Love & Family

I married my little brother!

'We don’t care what people think’

Debby Zutant, 50, got more than she expected when she found her long-lost brother.

Here, Debby, tells the story in her own words.

Seeing my doctor for a routine check-up, I waited for the dreaded question that I knew was coming.

‘What’s your family history like?’ he asked. I sighed, thinking of the complicated story.

Adopted at three weeks old, my birth parents – John and Mary – were just 15 when they’d fallen pregnant with me. And due to my mum’s strict Catholic upbringing, she wasn’t allowed to raise me.

I had an incredible childhood with the lovely couple who’d adopted me, along with my adoptive brother. But despite having a loving family, I couldn’t help thinking there was something missing. So, when I was 35, I hired a private investigator to find my birth family.

After six months they were successful and amazingly, my parents were happy to meet me. Seeing my birth mum, she pulled me into a big hug. And when I met my dad, he retrieved a grainy photo from his wallet. It was me as a baby.

‘I’ve carried this since the day you were born,’ he said.

He also told me I had a half-brother called Joe, from his second marriage.

Around a year later, I was at a family party when my uncle introduced me to Joe. Locking eyes with him, the world seemed to stop. ‘Nice to meet you,’ he beamed.

At that, a strange feeling washed over me. It wasn’t one of brotherly love, it was like love at first sight. I was horrified. He was my brother! We were related by blood.

After a quick chat, I left the party early. But Joe had got my number and when he asked me to dinner the next day, I agreed.

After that, he asked, ‘Can I see you again tomorrow?’

Getting ready, I took my time doing my make-up and spritzing perfume. I’m acting like I’m going on a date, I realised. ‘Get a grip!’ I told myself.

But at the restaurant there was an unmistakable chemistry.

At 23, Joe was 12 years younger than me. But he seemed to feel the same way. ‘I think you’re beautiful,’ he admitted.

Chatting away, we confessed we both had feelings for each other. Not wanting the night to end, I invited Joe back to my place.
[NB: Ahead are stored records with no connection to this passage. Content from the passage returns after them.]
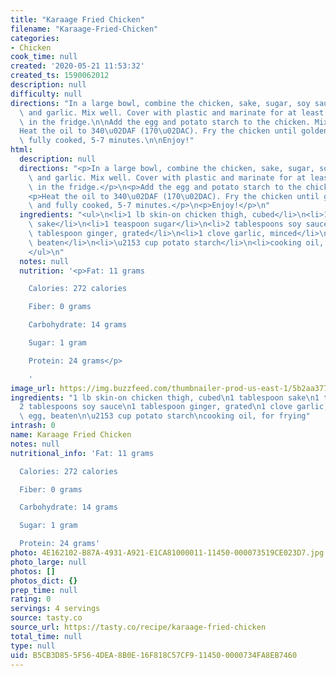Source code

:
 ```yaml
---
title: "Karaage Fried Chicken"
filename: "Karaage-Fried-Chicken"
categories:
- Chicken
cook_time: null
created: '2020-05-21 11:53:32'
created_ts: 1590062012
description: null
difficulty: null
directions: "In a large bowl, combine the chicken, sake, sugar, soy sauce, ginger,\
  \ and garlic. Mix well. Cover with plastic and marinate for at least 15 minutes\
  \ in the fridge.\n\nAdd the egg and potato starch to the chicken. Mix well.\n\n\
  Heat the oil to 340\u02DAF (170\u02DAC). Fry the chicken until golden brown and\
  \ fully cooked, 5-7 minutes.\n\nEnjoy!"
html:
  description: null
  directions: "<p>In a large bowl, combine the chicken, sake, sugar, soy sauce, ginger,\
    \ and garlic. Mix well. Cover with plastic and marinate for at least 15 minutes\
    \ in the fridge.</p>\n<p>Add the egg and potato starch to the chicken. Mix well.</p>\n\
    <p>Heat the oil to 340\u02DAF (170\u02DAC). Fry the chicken until golden brown\
    \ and fully cooked, 5-7 minutes.</p>\n<p>Enjoy!</p>\n"
  ingredients: "<ul>\n<li>1 lb skin-on chicken thigh, cubed</li>\n<li>1 tablespoon\
    \ sake</li>\n<li>1 teaspoon sugar</li>\n<li>2 tablespoons soy sauce</li>\n<li>1\
    \ tablespoon ginger, grated</li>\n<li>1 clove garlic, minced</li>\n<li>\xBD egg,\
    \ beaten</li>\n<li>\u2153 cup potato starch</li>\n<li>cooking oil, for frying</li>\n\
    </ul>\n"
  notes: null
  nutrition: '<p>Fat: 11 grams

    Calories: 272 calories

    Fiber: 0 grams

    Carbohydrate: 14 grams

    Sugar: 1 gram

    Protein: 24 grams</p>

    '
image_url: https://img.buzzfeed.com/thumbnailer-prod-us-east-1/5b2aa37781514ab68f18ae2a1ceb74e6/final3.jpg
ingredients: "1 lb skin-on chicken thigh, cubed\n1 tablespoon sake\n1 teaspoon sugar\n\
  2 tablespoons soy sauce\n1 tablespoon ginger, grated\n1 clove garlic, minced\n\xBD\
  \ egg, beaten\n\u2153 cup potato starch\ncooking oil, for frying"
intrash: 0
name: Karaage Fried Chicken
notes: null
nutritional_info: 'Fat: 11 grams

  Calories: 272 calories

  Fiber: 0 grams

  Carbohydrate: 14 grams

  Sugar: 1 gram

  Protein: 24 grams'
photo: 4E162102-B87A-4931-A921-E1CA81000011-11450-000073519CE023D7.jpg
photo_large: null
photos: []
photos_dict: {}
prep_time: null
rating: 0
servings: 4 servings
source: tasty.co
source_url: https://tasty.co/recipe/karaage-fried-chicken
total_time: null
type: null
uid: B5CB3D85-5F56-4DEA-8B0E-16F818C57CF9-11450-0000734FA8EB7460
---
```

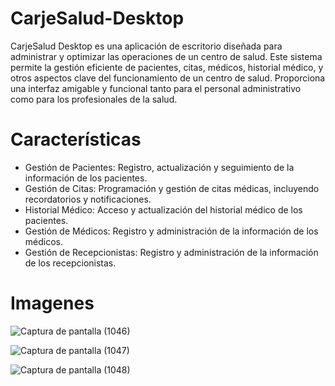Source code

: # CarjeSalud-Desktop
CarjeSalud Desktop es una aplicación de escritorio diseñada para administrar y optimizar las operaciones de un centro de salud. Este sistema permite la gestión eficiente de pacientes, citas, médicos, historial médico, y otros aspectos clave del funcionamiento de un centro de salud. Proporciona una interfaz amigable y funcional tanto para el personal administrativo como para los profesionales de la salud. 

# Características

- Gestión de Pacientes: Registro, actualización y seguimiento de la información de los pacientes.
- Gestión de Citas: Programación y gestión de citas médicas, incluyendo recordatorios y notificaciones.
- Historial Médico: Acceso y actualización del historial médico de los pacientes.
- Gestión de Médicos: Registro y administración de la información de los médicos.
- Gestión de Recepcionistas: Registro y administración de la información de los recepcionistas.

# Imagenes
![Captura de pantalla (1046)](https://github.com/Jesus-Castro10/CarjeSalud-Desktop/assets/148921370/8e9c0be1-cba2-4e6b-b5b6-0574fab5d0ec)

![Captura de pantalla (1047)](https://github.com/Jesus-Castro10/CarjeSalud-Desktop/assets/148921370/f0ed57ec-bf69-456f-b72d-ae0e0af1fa07)

![Captura de pantalla (1048)](https://github.com/Jesus-Castro10/CarjeSalud-Desktop/assets/148921370/ce87f050-49c8-4f31-be37-72bfdb131d0b)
Half of me felt disgusted as we inched towards each other on the sofa, but the other half desperately wanted to see what was going to happen next. Soon we were kissing, then we went to the bedroom.  It didn’t feel strange at all, in fact it felt natural. But the next morning, I was so ashamed.

When Joe left, I frantically searched the internet for other cases like ours. And I soon realised we weren’t the only ones this had happened to. There was even a term for it – genetic sexual attraction (GSA). It’s when two family members grow up apart but meet as adults and are sexually attracted. I’m not a weirdo after all, I thought.

We are deeply in love (Credit: Supplied)

A week later, Joe moved in with me. We led people to believe we were siblings catching up on lost time.

Behind closed doors, we were leading a double life as a couple though.

Every time I tried to bring it up with Joe, he would instantly dismiss it. But I needed to talk to someone so I confided in my adoptive mum.

‘I’ve known for ages Debby,’ she said. ‘I’ve just been waiting for you to tell me.’ It was such a relief.

In 2012, when we’d been together for nine years, Joe and I decided to move interstate. ‘No-one knows we are brother and sister here,’ Joe said. ‘Let’s just introduce ourselves as a couple.’ It was so liberating to finally be open.

Sadly our birth dad passed away before we had the chance to tell him. But slowly we confessed to more family and friends, until everyone but my adoptive dad knew. I was just too terrified of what he’d think.

Then one day, Joe and I were gazing out to the ocean. ‘Let’s get married,’ he said to me.

We went to the registry office to make things official.

wedding certificate
Me and Joe with our wedding certificate (Credit: Supplied)

A few days later, on October 3, 2015, we got hitched on a boat in Cuba.  Although it’s illegal to marry a sibling, we were too in love to care. And because we had different surnames, the registrar didn’t realise we were related.

When we got home, I knew it was time to reveal the truth to my adoptive dad. I’d been keeping it a secret for 10 years. My hands shook as I dialled his number. ‘I’ve got something to tell you…’ I began. ‘Joe and I are a couple.’

‘Deb, if you’re happy, I’m okay with it,’ he said.

It was so liberating, we held a second wedding ceremony a few weeks later, where all our family celebrated with us.

It felt like confirmation that our loved ones accepted Joe and I for who we were. Now we don’t care what others think.

beach photo
My friend Gary, my adoptive mum, me, Joe and my adoptive dad at our second wedding ceremony (Credit: Supplied)

We’ve been together for 15 years and married for almost three. With neither of us wanting children, we’re happy as a family of two.

People might think it’s strange and I get that. But if they met us, they’d understand that we’re just normal people.

You can’t help who you fall in love with and as long as we’re both happy, that’s all that really matters.